[tweetmeme]Online videos are proving to be effective sales and marketing tools. One business that greatly benefited from online videos is Blendtec http://www.blendtec.com, a manufacturer and retailer of blenders.
Blendtec’s clever and imaginative use of videos through the series “Will It Blend?” boosted the profile and sales of this previously unknown brand. Their tongue-in-cheek videos featured items you’ve never imagined to be going up against the blender. Their “Will It Blend?” series of videos have blended items such as golf balls, plastic toys, marbles, iPods, and so on.
Blendtec was looking for a way to convey the strength of their blenders. They wanted to showcase that their blenders can handle most anything customers throw at it to chop, grind, blend, freeze, puree and others. They wanted to show consumers that their blender is not your regular machine.
The campaign started when the marketing director toured the manufacturing plant and noticed that the floor was littered with sawdust and wood shavings. He was told that those were not from a construction, but simply part of the tests CEO and inventor Tom Dickson regularly subjects the blenders to see their endurance, durability and power. That gave him the idea for a marketing campaign for Blendec:
When Wright learned of Dickson’s unusual quality-control technique, sirens started going off in his head. “I realized that with the right marketing,” Wright says, “we could make millions aware of this powerful blender. I wanted people to know this is not your regular machine.”
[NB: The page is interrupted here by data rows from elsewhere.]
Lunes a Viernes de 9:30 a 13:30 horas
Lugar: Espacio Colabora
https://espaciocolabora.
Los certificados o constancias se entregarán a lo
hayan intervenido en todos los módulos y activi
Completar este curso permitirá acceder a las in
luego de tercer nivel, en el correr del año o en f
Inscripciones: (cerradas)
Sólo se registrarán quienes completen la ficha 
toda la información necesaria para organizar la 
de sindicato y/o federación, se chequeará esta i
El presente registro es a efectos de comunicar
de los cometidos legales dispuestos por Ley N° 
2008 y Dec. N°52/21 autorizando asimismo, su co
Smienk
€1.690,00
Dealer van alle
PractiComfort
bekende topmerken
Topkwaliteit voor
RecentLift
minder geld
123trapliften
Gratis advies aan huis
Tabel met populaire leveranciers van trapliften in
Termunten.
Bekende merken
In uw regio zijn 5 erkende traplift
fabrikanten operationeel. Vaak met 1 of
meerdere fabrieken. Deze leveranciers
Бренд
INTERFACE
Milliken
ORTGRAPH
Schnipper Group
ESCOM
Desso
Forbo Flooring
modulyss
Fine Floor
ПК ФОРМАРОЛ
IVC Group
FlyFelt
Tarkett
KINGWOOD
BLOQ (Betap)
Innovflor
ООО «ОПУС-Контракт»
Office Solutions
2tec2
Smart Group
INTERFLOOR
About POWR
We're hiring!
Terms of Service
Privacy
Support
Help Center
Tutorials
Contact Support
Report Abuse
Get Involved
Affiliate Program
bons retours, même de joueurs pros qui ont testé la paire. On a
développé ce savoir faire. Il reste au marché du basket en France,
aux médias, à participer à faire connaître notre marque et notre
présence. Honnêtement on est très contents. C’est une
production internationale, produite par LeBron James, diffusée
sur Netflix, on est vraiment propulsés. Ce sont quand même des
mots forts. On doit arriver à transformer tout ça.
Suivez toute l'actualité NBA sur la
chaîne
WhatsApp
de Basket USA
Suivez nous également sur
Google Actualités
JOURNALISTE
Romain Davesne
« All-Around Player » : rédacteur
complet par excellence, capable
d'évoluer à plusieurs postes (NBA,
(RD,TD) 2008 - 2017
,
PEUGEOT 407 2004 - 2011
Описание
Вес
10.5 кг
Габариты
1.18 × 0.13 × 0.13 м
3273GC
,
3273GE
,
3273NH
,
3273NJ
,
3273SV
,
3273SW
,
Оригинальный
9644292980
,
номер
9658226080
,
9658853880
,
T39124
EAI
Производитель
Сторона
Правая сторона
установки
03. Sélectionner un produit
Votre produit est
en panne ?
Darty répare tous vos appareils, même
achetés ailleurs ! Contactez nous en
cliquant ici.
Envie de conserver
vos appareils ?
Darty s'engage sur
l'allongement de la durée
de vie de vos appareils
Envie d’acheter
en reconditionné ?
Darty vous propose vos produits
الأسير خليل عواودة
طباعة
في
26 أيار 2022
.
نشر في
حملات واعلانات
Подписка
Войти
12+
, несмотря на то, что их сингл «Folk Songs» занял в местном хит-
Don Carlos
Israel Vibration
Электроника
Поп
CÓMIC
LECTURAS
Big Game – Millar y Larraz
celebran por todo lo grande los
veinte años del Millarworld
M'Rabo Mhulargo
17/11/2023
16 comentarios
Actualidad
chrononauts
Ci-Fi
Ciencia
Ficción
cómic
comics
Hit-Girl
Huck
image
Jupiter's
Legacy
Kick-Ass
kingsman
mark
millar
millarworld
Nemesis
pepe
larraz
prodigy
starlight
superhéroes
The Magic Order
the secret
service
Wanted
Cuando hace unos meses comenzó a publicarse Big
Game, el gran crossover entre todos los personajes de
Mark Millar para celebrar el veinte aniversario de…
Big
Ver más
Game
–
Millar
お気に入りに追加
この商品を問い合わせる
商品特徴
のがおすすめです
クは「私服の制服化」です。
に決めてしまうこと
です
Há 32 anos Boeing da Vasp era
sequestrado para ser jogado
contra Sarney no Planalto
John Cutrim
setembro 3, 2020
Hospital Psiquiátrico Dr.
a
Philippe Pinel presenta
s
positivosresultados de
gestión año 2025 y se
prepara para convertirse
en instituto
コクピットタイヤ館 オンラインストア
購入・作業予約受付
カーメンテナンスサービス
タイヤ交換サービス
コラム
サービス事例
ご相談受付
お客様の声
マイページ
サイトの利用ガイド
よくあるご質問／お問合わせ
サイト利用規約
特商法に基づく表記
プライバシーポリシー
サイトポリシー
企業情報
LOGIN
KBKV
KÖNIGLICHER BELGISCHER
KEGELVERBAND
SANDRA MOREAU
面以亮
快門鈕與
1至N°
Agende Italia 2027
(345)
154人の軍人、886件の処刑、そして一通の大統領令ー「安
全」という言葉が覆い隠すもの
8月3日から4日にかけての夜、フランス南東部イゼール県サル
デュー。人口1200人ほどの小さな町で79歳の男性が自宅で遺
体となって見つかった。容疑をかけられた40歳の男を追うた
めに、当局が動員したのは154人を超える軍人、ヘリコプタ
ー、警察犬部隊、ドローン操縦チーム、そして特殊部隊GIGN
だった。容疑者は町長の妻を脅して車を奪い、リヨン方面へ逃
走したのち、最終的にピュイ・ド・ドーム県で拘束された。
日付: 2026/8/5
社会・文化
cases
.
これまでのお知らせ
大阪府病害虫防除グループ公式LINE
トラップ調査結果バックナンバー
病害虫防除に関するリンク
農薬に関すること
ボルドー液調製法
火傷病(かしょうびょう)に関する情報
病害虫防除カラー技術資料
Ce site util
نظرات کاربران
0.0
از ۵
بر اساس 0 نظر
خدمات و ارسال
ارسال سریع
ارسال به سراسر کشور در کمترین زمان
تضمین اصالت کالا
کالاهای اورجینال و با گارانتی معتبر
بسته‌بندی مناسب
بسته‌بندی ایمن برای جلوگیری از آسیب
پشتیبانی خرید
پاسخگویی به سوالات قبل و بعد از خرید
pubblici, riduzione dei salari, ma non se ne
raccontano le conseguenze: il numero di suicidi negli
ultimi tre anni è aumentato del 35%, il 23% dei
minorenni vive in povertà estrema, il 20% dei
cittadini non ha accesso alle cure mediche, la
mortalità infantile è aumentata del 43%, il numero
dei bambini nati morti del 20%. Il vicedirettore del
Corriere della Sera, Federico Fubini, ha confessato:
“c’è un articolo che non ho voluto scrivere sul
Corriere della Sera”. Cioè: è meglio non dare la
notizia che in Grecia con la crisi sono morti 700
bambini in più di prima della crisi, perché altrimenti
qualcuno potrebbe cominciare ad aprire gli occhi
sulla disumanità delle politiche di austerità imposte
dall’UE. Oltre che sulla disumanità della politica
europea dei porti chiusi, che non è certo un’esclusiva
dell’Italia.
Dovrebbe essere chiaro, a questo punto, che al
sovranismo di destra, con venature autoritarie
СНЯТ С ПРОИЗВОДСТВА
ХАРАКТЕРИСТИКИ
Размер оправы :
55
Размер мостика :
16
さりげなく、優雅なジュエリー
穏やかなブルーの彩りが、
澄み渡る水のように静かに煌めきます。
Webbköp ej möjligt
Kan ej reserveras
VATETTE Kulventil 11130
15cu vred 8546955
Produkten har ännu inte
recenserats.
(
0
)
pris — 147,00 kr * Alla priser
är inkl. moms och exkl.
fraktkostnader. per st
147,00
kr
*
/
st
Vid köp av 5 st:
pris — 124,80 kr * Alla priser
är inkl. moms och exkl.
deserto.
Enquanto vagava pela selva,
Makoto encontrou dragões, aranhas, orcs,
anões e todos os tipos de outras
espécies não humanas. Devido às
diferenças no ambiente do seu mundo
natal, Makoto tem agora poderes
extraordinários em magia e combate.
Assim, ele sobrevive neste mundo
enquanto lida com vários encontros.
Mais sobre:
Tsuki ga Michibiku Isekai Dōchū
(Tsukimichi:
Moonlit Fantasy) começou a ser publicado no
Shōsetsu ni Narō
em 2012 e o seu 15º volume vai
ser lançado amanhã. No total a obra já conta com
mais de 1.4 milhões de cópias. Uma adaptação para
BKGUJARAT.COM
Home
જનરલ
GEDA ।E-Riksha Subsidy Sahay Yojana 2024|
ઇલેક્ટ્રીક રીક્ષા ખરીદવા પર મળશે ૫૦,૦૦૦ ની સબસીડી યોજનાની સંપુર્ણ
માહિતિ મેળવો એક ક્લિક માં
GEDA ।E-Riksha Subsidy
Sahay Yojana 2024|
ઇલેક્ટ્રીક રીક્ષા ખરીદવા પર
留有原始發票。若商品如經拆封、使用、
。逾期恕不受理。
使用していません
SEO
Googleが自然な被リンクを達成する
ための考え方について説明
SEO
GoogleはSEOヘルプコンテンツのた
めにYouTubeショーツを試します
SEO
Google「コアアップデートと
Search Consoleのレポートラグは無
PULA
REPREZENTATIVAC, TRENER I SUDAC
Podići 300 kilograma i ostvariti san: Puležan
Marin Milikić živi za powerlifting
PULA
Wright took $50 and bought a lab coat, marbles, a rake, a six-pack of soda, a fast-food value meal, and golf balls. He tossed the coat to Dickson, put him in front of a camera, and asked him to blend the purchases.
Blendtec masterfully called the campaign “Will it Blend?” Launched in 2006, the campaign featured their CEO in a lab coat to showcase the toughness of their blenders. They proceeded to create videos showing their blenders crushing the unlikeliest of objects.
Within five days of posting their first video campaign on Youtube and in their website, the video showing a blender crushing a golf ball was viewed more than a million times. Since then, the company has uploaded 106 videos in their Youtube channel, which have been viewed more than 157 million times. They have also created a site called WillItBlend.com http://www.willitblend.com/ that houses their videos, with links to their main product site.
Impact of Videos on Blendtec
The campaign worked because they kept the idea simple: blend anything. It intrigued and wowed the viewers, who may not have expected that a blender can actually grind iPhones, apple pies or hockey pucks.
The CEO as a pitchman also worked well. Dickson is engaging, natural in front of the camera and totally relatable. He gives Blendtec a human face.
The company also listened to feedback from customers on what they want to see blended. They engage with followers on Twitter, Facebook and their site WillItBlend.com has a section asking visitors for suggestions on what they want to see blended.
The Blendtec video campaign has been successful in increasing brand awareness and sales. Reports indicate that the viral video campaign boosted retail sales of Blendtec by as much as over 700%.
In addition, the videos created another revenue stream for Blendtec. They now charge other companies that want their products blended and featured in the Blendtec videos.